··· Textauszug ···

DAS INVESTMENT.com: Was sehen Sie im Vergleich zum klassischen Finanzberater als Ihr größeres Asset an: Ihren Online-Vertriebsweg, der Ihnen enormes Kundenpotenzial bietet, oder Ihre skalierbaren Portfolio-Management-Lösungen, die Ihren Kunden attraktive, maßgeschneiderte Rendite-Risiko-Profile bietet?

Antwort: Die Mischung ist entscheidend. Der vordergründige Mehrwert für unsere Kunden liegt in der Digitalisierung der Vermögensverwaltung. easyfolio unterschiedet sich vor allem durch seinen digitalen Zugang von klassischen, bankseitigen Vermögensverwaltern. Dabei minimiert sich der Aufwand auf Kundenseite dadurch, dass sie einfach und transparent von nahezu überall auf unterschiedliche Anlagelösungen zugreifen können – any time, anywhere. Dennoch reicht eine digitale Lösung alleine längst nicht aus – die Qualität der Produkte bzw. der Leistung muss ebenfalls stimmen.

Die Portfolio-Strategien von easyfolio sind für den Kunden leicht skalierbar. Zu Beginn eines jeden Anlageprozesses haben unsere Kunden die Möglichkeit ihre individuelle Risikoaffinität anhand eines Fragebogens zu prüfen. Auf Basis dieser Ergebnisse können sie im zweiten Schritt aktuell zwischen drei Anlagestrategien auswählen, die sich in ihrem Aktien- bzw. Anleiheanteil unterscheiden. Neben diesem algorithmusbasierten Anlageprozess, profitieren easyfolio-Kunden zudem von der Investment-Expertise aus der Zusammenarbeit mit Hauck & Aufhäuser, die sich sowohl in der Strategieentwicklung als auch in diversen Zusatzdienstleistungen wiederspiegelt.

In Deutschland gibt es aktuell ein gutes Dutzend unabhängige Robo-Advisor – mit denen der Banken sollen es 30 bis 40 sein. Wie viele werden in den kommenden Jahren dazukommen?

Auf der einen Seite gibt es jene, die Fintechs vor allem wegen ihrer fehlenden Ertragsmodelle anprangern und der Fintech-Szene die nächste Blase vorhersagen. Weiter bestärkt wird dieses Szenario durch Themen wie mangelnde Regulierung oder Lücken im Umgang mit Kundendaten. Betrachtet man nun die Höhe der Investitionssummen in Robo-Advisors und stellt ihnen ihr aktuell verwaltetes Vermögen (rund 100 – 250 Millionen Euro in Deutschland) sowie ihre noch vergleichsweise geringen Umsätze (bei den üblichen Verwaltungsgebühren von weniger als ein Prozent sind dies ca. 1 Million Euro) gegenüber, kann man kaum wiedersprechen, oder?

··· Gesammelte Daten ···

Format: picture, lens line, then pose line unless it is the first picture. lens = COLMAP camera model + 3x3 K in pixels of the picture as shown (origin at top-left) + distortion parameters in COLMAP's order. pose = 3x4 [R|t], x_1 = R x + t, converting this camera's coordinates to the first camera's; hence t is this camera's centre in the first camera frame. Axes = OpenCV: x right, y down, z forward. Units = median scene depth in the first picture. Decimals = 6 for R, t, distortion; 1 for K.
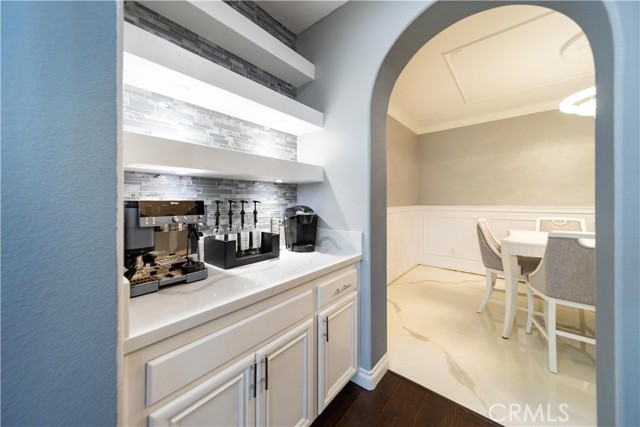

···

== Aufgabenstellung ==
1. Beantworte zum Textauszug über easyfolio diese Fragen:
(a) Zwischen wie vielen Anlagestrategien können easyfolio-Kunden aktuell wählen?
(b) Aus der Zusammenarbeit mit welchem Haus stammt die zusätzliche Investment-Expertise?
(c) Wie hoch ist laut Text das aktuell verwaltete Vermögen der Robo-Advisors in Deutschland?
2. Übertrage aus dem Textauszug wortwörtlich alles von „In Deutschland gibt“ bis hinunter zu „kommenden Jahren dazukommen?“.

== Lösungen zur Übung ==
1.
(a) Zwischen drei Anlagestrategien, die sich in ihrem Aktien- bzw. Anleiheanteil unterscheiden.
(b) Aus der Zusammenarbeit mit Hauck & Aufhäuser.
(c) Rund 100 – 250 Millionen Euro.

2.
In Deutschland gibt es aktuell ein gutes Dutzend unabhängige Robo-Advisor – mit denen der Banken sollen es 30 bis 40 sein. Wie viele werden in den kommenden Jahren dazukommen?